Checkliste: Das sollten Drohnenbesitzer vor dem Kauf prüfen

Mit der Checkliste von Franke und Bornberg behalten Sie die wichtigsten Pflichten und Vertragsfragen im Blick:

  • Sind Sie als Betreiber beim Luftfahrt-Bundesamt registriert? Pflicht ab 250 Gramm – und unabhängig vom Gewicht bei Drohnen mit Kamera.
  • Liegt ein gültiger Drohnenführerschein vor (Pflicht ab 250 Gramm)?
  • Deckt Ihre private Haftpflichtversicherung Drohnenschäden ab – und bis zu welcher Summe?
  • Passt das Gewicht Ihrer Drohne zur Gewichtsgrenze im Tarif?
  • Gilt der Versicherungsschutz auch im Ausland?
  • Ist die gewerbliche Nutzung ein- oder ausgeschlossen?
  • Halten Sie die Flugverbotszonen am geplanten Einsatzort ein?
  • Haben Sie vor einer Auslandsreise mit der Drohne die Rechtslage im Zielland geprüft?

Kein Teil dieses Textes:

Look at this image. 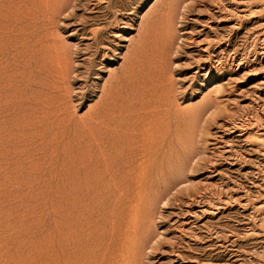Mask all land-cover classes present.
<instances>
[{"label":"rangeland","instance_id":"1","mask_svg":"<svg viewBox=\"0 0 264 264\" xmlns=\"http://www.w3.org/2000/svg\"><path fill=\"white\" fill-rule=\"evenodd\" d=\"M133 233V264H264V0H0V264Z\"/></svg>","mask_w":264,"mask_h":264},{"label":"bare ground","instance_id":"2","mask_svg":"<svg viewBox=\"0 0 264 264\" xmlns=\"http://www.w3.org/2000/svg\"><path fill=\"white\" fill-rule=\"evenodd\" d=\"M183 4V3H182ZM172 11V10H171ZM166 12V11H165ZM168 18V17H167ZM169 19V18H168ZM166 22V21H165ZM167 26L170 24V23H168V21H167ZM153 31V30H152ZM169 34V33H168ZM173 42V41H172ZM209 107V106H208ZM169 127V126H168ZM150 139H151V137H150ZM169 139V138H168ZM146 140V139H145ZM149 140V139H148ZM154 141V140H153ZM147 142V141H146ZM154 142H156V141H154ZM148 143L150 144V142L148 141ZM170 143V142H169ZM148 144V145H149ZM153 145V144H152ZM156 146H157V143H156ZM148 147V146H147ZM151 149H153V148H151ZM156 149V148H155ZM147 150V149H146ZM160 151V150H159ZM147 154H148V152H147ZM152 154V153H151ZM164 154V153H163ZM192 154V153H191ZM152 156V155H151ZM138 157V156H137ZM146 158V157H145ZM160 159H161V157H160ZM146 160L148 161V160H150V159H148V158H146ZM146 160H145V162H143V163H146ZM163 162V161H162ZM141 163V162H140ZM143 163H141L142 165H143ZM147 164H148V162H147ZM152 164V163H151ZM166 164V163H165ZM144 166V169H146L145 167H146V165H143ZM137 167H139V165L137 166ZM141 167V166H140ZM138 169V168H137ZM140 169V168H139ZM144 169H142V170H144ZM141 171V169L139 170V172ZM146 171V170H145ZM158 171H159V169H158ZM143 172V171H142ZM145 173V172H144ZM174 173V172H173ZM137 174V173H136ZM175 174V173H174ZM145 175V174H144ZM148 175V174H147ZM160 175V174H159ZM181 175V174H180ZM136 176V175H135ZM141 177V176H140ZM156 177V176H155ZM177 177H180L179 175L177 176ZM152 178V177H151ZM160 178V177H159ZM162 178V177H161ZM170 178V177H169ZM183 178V177H182ZM164 179V178H163ZM178 180H179V178H178ZM187 180V179H186ZM136 181V180H135ZM150 181V180H149ZM181 180H179V182H180ZM176 182V181H175ZM179 182H177L178 184H179ZM161 185H162V183H161ZM167 186V185H166ZM138 187V186H137ZM186 187V186H185ZM117 188V187H116ZM139 189V188H138ZM152 189V188H151ZM145 190V189H144ZM147 190H148V188H147ZM141 191V190H140ZM135 192V191H134ZM170 195V194H169ZM133 196V195H132ZM157 196V195H156ZM141 197V196H140ZM139 197V198H140ZM168 197V196H167ZM142 198V197H141ZM138 199V200H140V201H138V202H140L139 203V205H140V207H141V201H142V199ZM135 199V198H134ZM144 199V198H143ZM146 199V198H145ZM160 199V198H159ZM162 199V198H161ZM170 200V199H169ZM161 201V200H160ZM137 202V201H136ZM132 203V202H131ZM130 204V203H129ZM143 205V204H142ZM162 205V204H161ZM139 207V206H138ZM155 207V206H154ZM142 209V208H141ZM145 209V208H144ZM113 211V210H112ZM138 212H140V211H138ZM134 213V212H133ZM156 213V212H155ZM137 215H138V213H137ZM134 216V215H133ZM137 218V217H136ZM139 218V217H138ZM132 220V219H131ZM134 221H135V218L133 219ZM129 221V220H128ZM137 223H138V221H136ZM131 223V222H130ZM139 224H140V220H139ZM144 225V224H143ZM142 225V226H143ZM127 226H129V225H127ZM140 226V225H139ZM155 227V226H154ZM137 228V227H136ZM129 229V228H128ZM127 229V230H128ZM133 229H134V227H133ZM131 230V232L133 231L132 229H130ZM140 230V229H139ZM117 232H118V230H116ZM135 231V230H134ZM143 231V230H142ZM119 232H120V230H119ZM128 232H129V230H128ZM136 232V231H135ZM139 232H141V231H139ZM148 233H149V231H148ZM125 234V233H124ZM135 234V238H134V240H133V242H132V245L130 246V248L129 247H125L124 245H121V249H120V252H119V255H115L114 253L111 255V259H110V262H109V264H133L134 263V261H135V258H137V257H135V253H137V251H139V250H137V245L139 244L138 243V241H139V238H138V235H137V233H133V235ZM139 234V233H138ZM142 234H144V232L142 233ZM147 233L145 232V235H146ZM153 234V233H152ZM181 234V233H180ZM130 235H132V234H130ZM145 235H143L144 237H145ZM149 235V234H148ZM148 235H146V236H148ZM112 237H113V234H112ZM142 237V236H141ZM140 237V238H141ZM115 238V237H114ZM143 238V237H142ZM148 239H149V236L147 237ZM151 238V237H150ZM153 238H154V236H153ZM160 238H161V236H160ZM163 238V237H162ZM110 239H111V236H110ZM132 239V238H131ZM146 239V238H145ZM145 239H144V241H145ZM112 240V239H111ZM110 240V241H111ZM141 240V239H140ZM147 241H149V240H147ZM146 241V242H147ZM153 241V240H152ZM151 241V242H152ZM78 242V241H77ZM109 242V241H108ZM113 242V241H112ZM111 242V243H112ZM117 242V241H116ZM140 242V241H139ZM142 242V241H141ZM151 242L149 241V243L151 244ZM154 242V241H153ZM110 243V242H109ZM149 243H148V246H150L149 245ZM120 244V243H119ZM119 244H117V245H119ZM142 244H143V242H142ZM141 244V245H142ZM144 244H146L145 242H144ZM154 244H157L156 243V241L154 242ZM154 244H153V246H154ZM102 245V244H101ZM105 245V244H104ZM141 245H138V246H140L141 247ZM100 246V245H99ZM143 246V245H142ZM145 247H146V245H144ZM101 247V246H100ZM108 247V246H107ZM156 247V246H155ZM155 247H154V249H155ZM159 247V246H158ZM157 247V248H158ZM84 248H87V247H84ZM105 248H106V246H105ZM102 249V248H101ZM100 249V250H101ZM107 250L109 249V247L108 248H106ZM141 249V248H140ZM146 249H149V248H147L146 247ZM99 250V249H98ZM137 250V251H136ZM153 250V249H152ZM102 251H104L103 249H102ZM149 251H151V250H149ZM154 251V250H153ZM87 252V251H86ZM90 252V251H89ZM97 252V251H96ZM101 252V251H100ZM99 251H98V253H99V255L100 254H103V253H100ZM88 253V252H87ZM87 253H85V254H87ZM105 253V252H104ZM110 253V252H109ZM82 254H84V253H82ZM81 254V255H82ZM97 254V253H96ZM104 255V254H103ZM138 255V254H137ZM136 255V256H137ZM91 256V255H90ZM149 256V255H148ZM175 256V255H174ZM98 257H100L99 259H101V256H98ZM104 258H105V256H103ZM147 257V256H146ZM88 258V257H87ZM145 258V257H144ZM103 259V258H102ZM138 259V258H137ZM137 259H136V261H137ZM108 259L106 258V261H107ZM134 260V261H133ZM87 261V260H86ZM91 262H92V260H90ZM100 262H101V260H99ZM88 263H90L89 261H87ZM99 262V263H100ZM85 263V262H84ZM97 263H98V260H97ZM104 263H106V262H104ZM87 264V263H86ZM93 264H95V262L93 263ZM100 264H102V262L100 263ZM139 264V263H138Z\"/></svg>","mask_w":264,"mask_h":264}]
</instances>
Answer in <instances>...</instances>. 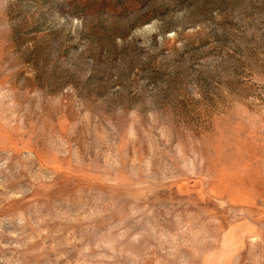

Fazit: Wer die Regeln kennt, sichert sich ab

Eine Drohne ist schnell gekauft. Die rechtlichen Pflichten dahinter werden oft unterschätzt. Wer Altersgrenzen, Registrierungspflicht, Flugregeln und Versicherungsschutz kennt, reduziert das Risiko empfindlicher Bußgelder und ungedeckter Schäden erheblich. Prüfen Sie Ihre Police vor dem nächsten Flug auf drei Punkte: Sind Drohnen ausdrücklich mitversichert? Bis zu welchem Gewicht? Und gilt der Schutz auch im Ausland? Nach der Analyse von Franke und Bornberg lohnt sich dieser Blick in die Bedingungen: Gut informierte Drohnenpiloten vermeiden viele Schäden und sind im Ernstfall finanziell abgesichert.